Memorial Day
In the spring of 1865, the American Civil War came to an end and the nation began a long healing process that some today has never fully ended. Because that conflict was at the time the bloodiest and deadliest in American history, large cemeteries were built across the country to facilitate the burying of the dead from both the North and the South.
Later in the decade, many would go out together to decorate and remember the fallen soldiers from that conflict, until the tradition spread across the entire country. By May of 1868, people like General John A. Logan were calling for a more organized holiday, which Logan named as Decoration Day, the official date of which would be the 30th of May, due to the fact that no battles from the Civil War had taken place on that particular date.
Five thousand people showed up at Arlington Cemetery in Washington D.C. for that first memorial service, decorating the twenty thousand soldiers buried on the former estate of Confederate General Robert E. Lee’s estate. By the end of the decade, every state in the North had some kind of Decoration Day service.
Heading into World War One, the holiday once again came into morbid prominence when the day was expanded to include American soldiers who died serving in the ‘Great War.’
Eventually as America found itself involved in other conflicts like World War Two and The Korean War, the holiday was expanded even further in scope, honoring all American Soldiers that died in the call of duty.
Waterloo, New York was branded the official city to start the tradition of Memorial Day in the country, although many cities and states had been doing their own memorial services almost immediately after the Civil War ended. This may have more to do with the fact that Waterloo had the entire town get into the tradition of decorating the entire town each year and making it a proper community event.
In 1968, while the United States was at war with Vietnam, Congress passed the Uniform Monday Holiday Act, which would go into effect in 1971. The act made Memorial Day a Federal holiday and also moved the holiday from May 30th, where it had resided for over one-hundred years, to the last Monday in May, making for a three day weekend for some workers to mourn and remember the fallen as well as becoming the unofficial date that marked the beginning of the Summer.

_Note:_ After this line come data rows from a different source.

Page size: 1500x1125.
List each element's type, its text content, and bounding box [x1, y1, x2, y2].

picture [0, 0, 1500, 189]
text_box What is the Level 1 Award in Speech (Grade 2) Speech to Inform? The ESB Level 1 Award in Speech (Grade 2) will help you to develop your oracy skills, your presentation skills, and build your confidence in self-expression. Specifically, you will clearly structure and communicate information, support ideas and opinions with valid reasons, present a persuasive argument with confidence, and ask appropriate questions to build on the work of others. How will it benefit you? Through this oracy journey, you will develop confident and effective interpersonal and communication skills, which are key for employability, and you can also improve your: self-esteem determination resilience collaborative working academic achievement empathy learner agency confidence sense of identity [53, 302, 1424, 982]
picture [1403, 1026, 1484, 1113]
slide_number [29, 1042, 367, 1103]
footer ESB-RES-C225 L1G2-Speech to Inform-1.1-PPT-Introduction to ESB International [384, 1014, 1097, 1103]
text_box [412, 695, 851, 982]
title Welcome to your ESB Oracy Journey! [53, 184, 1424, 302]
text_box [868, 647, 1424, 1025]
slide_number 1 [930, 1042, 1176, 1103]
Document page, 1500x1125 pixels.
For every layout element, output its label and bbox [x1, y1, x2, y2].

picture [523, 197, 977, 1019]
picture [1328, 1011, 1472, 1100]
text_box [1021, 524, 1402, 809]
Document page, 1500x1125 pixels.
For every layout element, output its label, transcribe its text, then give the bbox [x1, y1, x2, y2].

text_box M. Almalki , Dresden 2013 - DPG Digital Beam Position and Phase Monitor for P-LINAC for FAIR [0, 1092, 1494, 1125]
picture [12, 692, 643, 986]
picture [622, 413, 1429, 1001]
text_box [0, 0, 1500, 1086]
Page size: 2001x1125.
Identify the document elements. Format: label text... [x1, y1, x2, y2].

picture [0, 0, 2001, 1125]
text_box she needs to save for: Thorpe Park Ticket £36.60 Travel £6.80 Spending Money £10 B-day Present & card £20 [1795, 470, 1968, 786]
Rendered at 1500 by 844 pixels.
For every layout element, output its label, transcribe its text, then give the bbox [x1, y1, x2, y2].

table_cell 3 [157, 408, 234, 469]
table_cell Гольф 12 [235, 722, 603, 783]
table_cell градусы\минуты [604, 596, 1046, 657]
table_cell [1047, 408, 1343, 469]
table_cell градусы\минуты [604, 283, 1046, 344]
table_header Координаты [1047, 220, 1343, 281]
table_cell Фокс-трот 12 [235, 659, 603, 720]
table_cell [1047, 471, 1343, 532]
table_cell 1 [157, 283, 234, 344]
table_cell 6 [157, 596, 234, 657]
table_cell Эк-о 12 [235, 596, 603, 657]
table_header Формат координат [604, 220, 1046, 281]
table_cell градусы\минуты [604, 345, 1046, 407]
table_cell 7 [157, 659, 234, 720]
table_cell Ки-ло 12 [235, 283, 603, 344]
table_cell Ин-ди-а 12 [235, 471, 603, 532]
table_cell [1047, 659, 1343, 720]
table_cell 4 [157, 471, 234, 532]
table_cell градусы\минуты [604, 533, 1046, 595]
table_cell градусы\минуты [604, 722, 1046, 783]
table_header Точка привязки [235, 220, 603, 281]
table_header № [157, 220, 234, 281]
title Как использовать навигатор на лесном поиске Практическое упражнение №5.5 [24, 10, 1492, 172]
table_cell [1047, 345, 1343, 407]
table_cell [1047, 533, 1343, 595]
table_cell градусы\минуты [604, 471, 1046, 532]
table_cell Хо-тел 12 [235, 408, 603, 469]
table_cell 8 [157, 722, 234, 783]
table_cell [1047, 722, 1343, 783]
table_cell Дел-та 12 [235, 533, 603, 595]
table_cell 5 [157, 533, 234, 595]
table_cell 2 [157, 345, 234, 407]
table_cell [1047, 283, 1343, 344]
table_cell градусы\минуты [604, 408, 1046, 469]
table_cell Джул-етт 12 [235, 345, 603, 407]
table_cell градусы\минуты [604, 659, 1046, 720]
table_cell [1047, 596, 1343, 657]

In the year 2000, more updates to the holiday were made, with the official ‘moment of silence’ across the country being declared as 3:00 p.m. local time, a moment former President Obama released a Presidential Proclamation about, saying that all Americans should observe that moment of silence diligently.
Many of us, if not most of us, had a relative or various branches of our family tree, both past and present, who has died in an American conflict, fighting for their fellow countrymen…Be sure you remember to honor these men for their brave sacrifices this May.